§ EXERCISE
Rewrite the listing below with each "Transcribe the text in this image" changed to "Write down the word shown in this image" and everything else left as it is, omitting the pictures.

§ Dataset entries
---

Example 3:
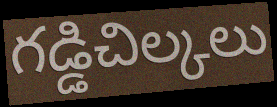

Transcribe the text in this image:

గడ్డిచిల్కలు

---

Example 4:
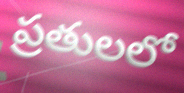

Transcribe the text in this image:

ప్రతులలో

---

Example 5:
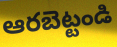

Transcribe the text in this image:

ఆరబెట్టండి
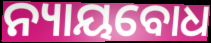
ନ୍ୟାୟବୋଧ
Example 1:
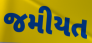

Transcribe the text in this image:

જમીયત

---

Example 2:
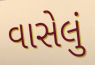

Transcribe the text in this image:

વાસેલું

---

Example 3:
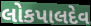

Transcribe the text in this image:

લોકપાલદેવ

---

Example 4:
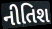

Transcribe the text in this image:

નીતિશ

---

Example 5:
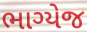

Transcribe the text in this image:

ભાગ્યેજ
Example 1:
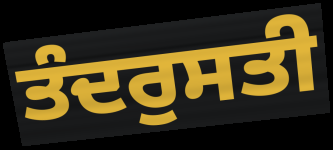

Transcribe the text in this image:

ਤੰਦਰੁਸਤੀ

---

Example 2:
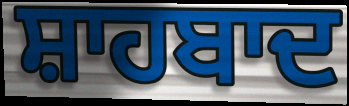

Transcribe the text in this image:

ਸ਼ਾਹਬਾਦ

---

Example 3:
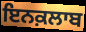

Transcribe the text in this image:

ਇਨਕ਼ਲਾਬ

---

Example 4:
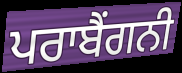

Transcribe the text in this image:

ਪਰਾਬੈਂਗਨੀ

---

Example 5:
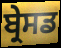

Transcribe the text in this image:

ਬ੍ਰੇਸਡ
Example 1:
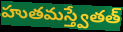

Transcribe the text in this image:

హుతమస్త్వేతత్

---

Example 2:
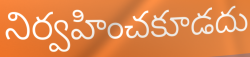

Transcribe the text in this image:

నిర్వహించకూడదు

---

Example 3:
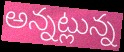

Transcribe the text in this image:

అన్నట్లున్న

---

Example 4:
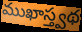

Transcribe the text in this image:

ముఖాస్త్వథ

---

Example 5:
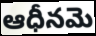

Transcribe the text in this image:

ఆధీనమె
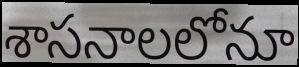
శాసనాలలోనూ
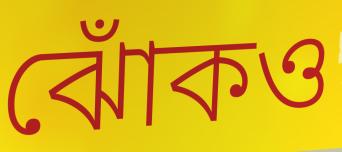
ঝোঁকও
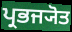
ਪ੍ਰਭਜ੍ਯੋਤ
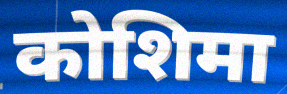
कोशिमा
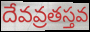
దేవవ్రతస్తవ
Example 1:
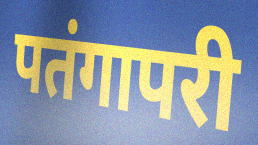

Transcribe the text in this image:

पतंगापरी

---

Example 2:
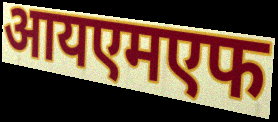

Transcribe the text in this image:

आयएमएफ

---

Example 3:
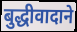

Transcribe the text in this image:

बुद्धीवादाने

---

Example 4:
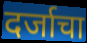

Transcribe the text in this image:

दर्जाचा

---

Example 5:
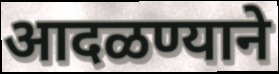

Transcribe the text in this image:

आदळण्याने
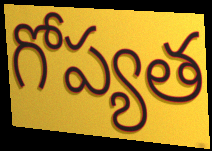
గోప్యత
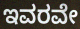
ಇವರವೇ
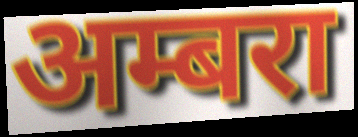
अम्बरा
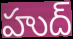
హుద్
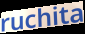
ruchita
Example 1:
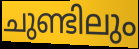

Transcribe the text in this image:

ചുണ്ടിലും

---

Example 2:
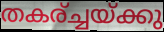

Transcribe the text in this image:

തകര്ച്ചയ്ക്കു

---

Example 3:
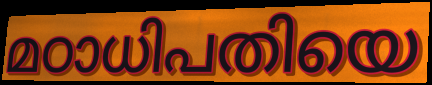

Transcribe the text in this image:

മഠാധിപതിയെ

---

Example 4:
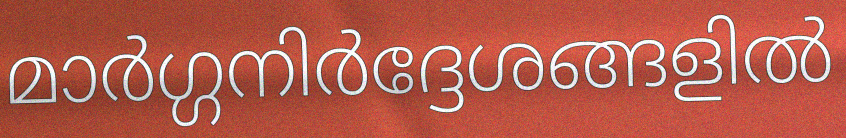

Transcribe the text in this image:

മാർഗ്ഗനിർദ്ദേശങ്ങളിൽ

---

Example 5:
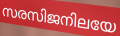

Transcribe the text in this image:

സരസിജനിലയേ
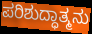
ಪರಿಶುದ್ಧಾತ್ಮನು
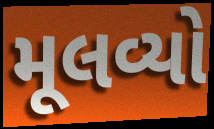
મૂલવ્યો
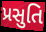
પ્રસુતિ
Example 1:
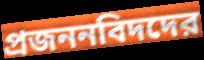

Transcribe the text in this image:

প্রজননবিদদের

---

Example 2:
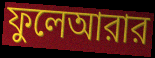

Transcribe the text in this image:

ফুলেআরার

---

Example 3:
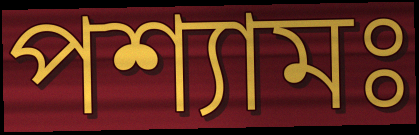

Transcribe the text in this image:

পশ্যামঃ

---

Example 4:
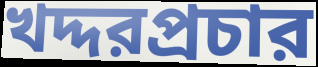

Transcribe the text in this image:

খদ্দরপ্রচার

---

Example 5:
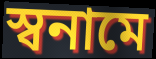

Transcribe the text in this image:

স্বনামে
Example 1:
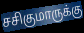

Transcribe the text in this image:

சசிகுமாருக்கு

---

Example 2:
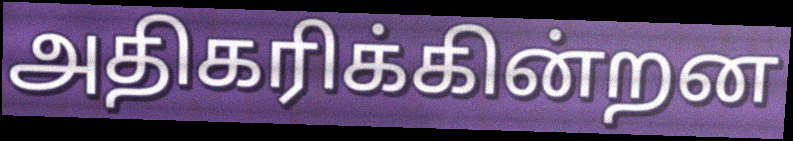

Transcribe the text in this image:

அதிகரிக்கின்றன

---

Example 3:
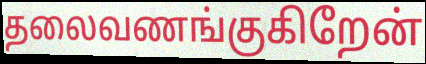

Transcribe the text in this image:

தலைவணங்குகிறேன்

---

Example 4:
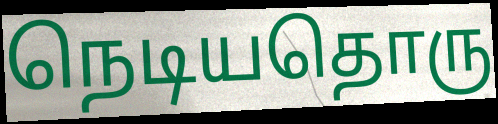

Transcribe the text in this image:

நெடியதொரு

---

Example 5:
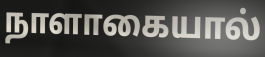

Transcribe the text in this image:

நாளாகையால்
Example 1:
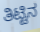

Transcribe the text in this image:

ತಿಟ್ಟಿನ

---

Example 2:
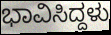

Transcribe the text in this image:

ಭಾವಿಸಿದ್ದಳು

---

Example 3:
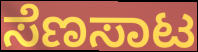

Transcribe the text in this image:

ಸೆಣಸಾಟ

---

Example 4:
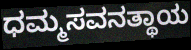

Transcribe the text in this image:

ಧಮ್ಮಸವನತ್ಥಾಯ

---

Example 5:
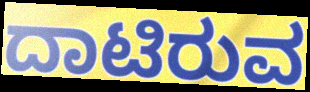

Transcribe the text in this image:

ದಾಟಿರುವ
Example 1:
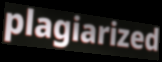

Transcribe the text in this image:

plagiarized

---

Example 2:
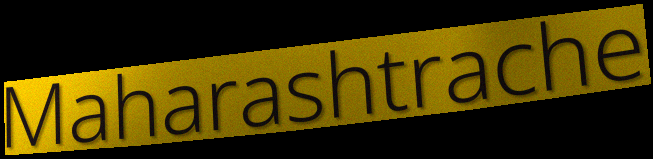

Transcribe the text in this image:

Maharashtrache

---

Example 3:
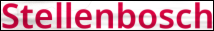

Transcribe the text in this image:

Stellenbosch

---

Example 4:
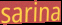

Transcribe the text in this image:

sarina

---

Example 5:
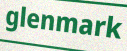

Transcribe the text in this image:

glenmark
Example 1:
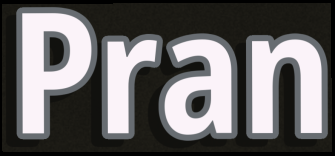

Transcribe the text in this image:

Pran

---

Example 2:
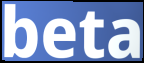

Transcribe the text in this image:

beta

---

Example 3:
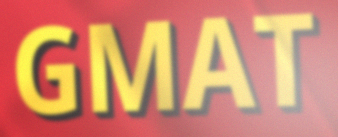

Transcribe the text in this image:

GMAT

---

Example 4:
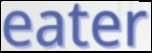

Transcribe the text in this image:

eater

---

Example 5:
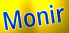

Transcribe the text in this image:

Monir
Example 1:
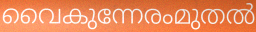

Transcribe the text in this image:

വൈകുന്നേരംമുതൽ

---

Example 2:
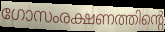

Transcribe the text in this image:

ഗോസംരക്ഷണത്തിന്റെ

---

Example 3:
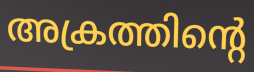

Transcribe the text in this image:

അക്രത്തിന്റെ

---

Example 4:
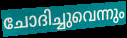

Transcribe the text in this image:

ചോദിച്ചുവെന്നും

§ ANSWER TO THE PROBLEM
---

Example 3:

Write down the word shown in this image:

గడ్డిచిల్కలు

---

Example 4:

Write down the word shown in this image:

ప్రతులలో

---

Example 5:

Write down the word shown in this image:

ఆరబెట్టండి
ନ୍ୟାୟବୋଧ
Example 1:

Write down the word shown in this image:

જમીયત

---

Example 2:

Write down the word shown in this image:

વાસેલું

---

Example 3:

Write down the word shown in this image:

લોકપાલદેવ

---

Example 4:

Write down the word shown in this image:

નીતિશ

---

Example 5:

Write down the word shown in this image:

ભાગ્યેજ
Example 1:

Write down the word shown in this image:

ਤੰਦਰੁਸਤੀ

---

Example 2:

Write down the word shown in this image:

ਸ਼ਾਹਬਾਦ

---

Example 3:

Write down the word shown in this image:

ਇਨਕ਼ਲਾਬ

---

Example 4:

Write down the word shown in this image:

ਪਰਾਬੈਂਗਨੀ

---

Example 5:

Write down the word shown in this image:

ਬ੍ਰੇਸਡ
Example 1:

Write down the word shown in this image:

హుతమస్త్వేతత్

---

Example 2:

Write down the word shown in this image:

నిర్వహించకూడదు

---

Example 3:

Write down the word shown in this image:

అన్నట్లున్న

---

Example 4:

Write down the word shown in this image:

ముఖాస్త్వథ

---

Example 5:

Write down the word shown in this image:

ఆధీనమె
శాసనాలలోనూ
ঝোঁকও
ਪ੍ਰਭਜ੍ਯੋਤ
कोशिमा
దేవవ్రతస్తవ
Example 1:

Write down the word shown in this image:

पतंगापरी

---

Example 2:

Write down the word shown in this image:

आयएमएफ

---

Example 3:

Write down the word shown in this image:

बुद्धीवादाने

---

Example 4:

Write down the word shown in this image:

दर्जाचा

---

Example 5:

Write down the word shown in this image:

आदळण्याने
గోప్యత
ಇವರವೇ
अम्बरा
హుద్
ruchita
Example 1:

Write down the word shown in this image:

ചുണ്ടിലും

---

Example 2:

Write down the word shown in this image:

തകര്ച്ചയ്ക്കു

---

Example 3:

Write down the word shown in this image:

മഠാധിപതിയെ

---

Example 4:

Write down the word shown in this image:

മാർഗ്ഗനിർദ്ദേശങ്ങളിൽ

---

Example 5:

Write down the word shown in this image:

സരസിജനിലയേ
ಪರಿಶುದ್ಧಾತ್ಮನು
મૂલવ્યો
પ્રસુતિ
Example 1:

Write down the word shown in this image:

প্রজননবিদদের

---

Example 2:

Write down the word shown in this image:

ফুলেআরার

---

Example 3:

Write down the word shown in this image:

পশ্যামঃ

---

Example 4:

Write down the word shown in this image:

খদ্দরপ্রচার

---

Example 5:

Write down the word shown in this image:

স্বনামে
Example 1:

Write down the word shown in this image:

சசிகுமாருக்கு

---

Example 2:

Write down the word shown in this image:

அதிகரிக்கின்றன

---

Example 3:

Write down the word shown in this image:

தலைவணங்குகிறேன்

---

Example 4:

Write down the word shown in this image:

நெடியதொரு

---

Example 5:

Write down the word shown in this image:

நாளாகையால்
Example 1:

Write down the word shown in this image:

ತಿಟ್ಟಿನ

---

Example 2:

Write down the word shown in this image:

ಭಾವಿಸಿದ್ದಳು

---

Example 3:

Write down the word shown in this image:

ಸೆಣಸಾಟ

---

Example 4:

Write down the word shown in this image:

ಧಮ್ಮಸವನತ್ಥಾಯ

---

Example 5:

Write down the word shown in this image:

ದಾಟಿರುವ
Example 1:

Write down the word shown in this image:

plagiarized

---

Example 2:

Write down the word shown in this image:

Maharashtrache

---

Example 3:

Write down the word shown in this image:

Stellenbosch

---

Example 4:

Write down the word shown in this image:

sarina

---

Example 5:

Write down the word shown in this image:

glenmark
Example 1:

Write down the word shown in this image:

Pran

---

Example 2:

Write down the word shown in this image:

beta

---

Example 3:

Write down the word shown in this image:

GMAT

---

Example 4:

Write down the word shown in this image:

eater

---

Example 5:

Write down the word shown in this image:

Monir
Example 1:

Write down the word shown in this image:

വൈകുന്നേരംമുതൽ

---

Example 2:

Write down the word shown in this image:

ഗോസംരക്ഷണത്തിന്റെ

---

Example 3:

Write down the word shown in this image:

അക്രത്തിന്റെ

---

Example 4:

Write down the word shown in this image:

ചോദിച്ചുവെന്നും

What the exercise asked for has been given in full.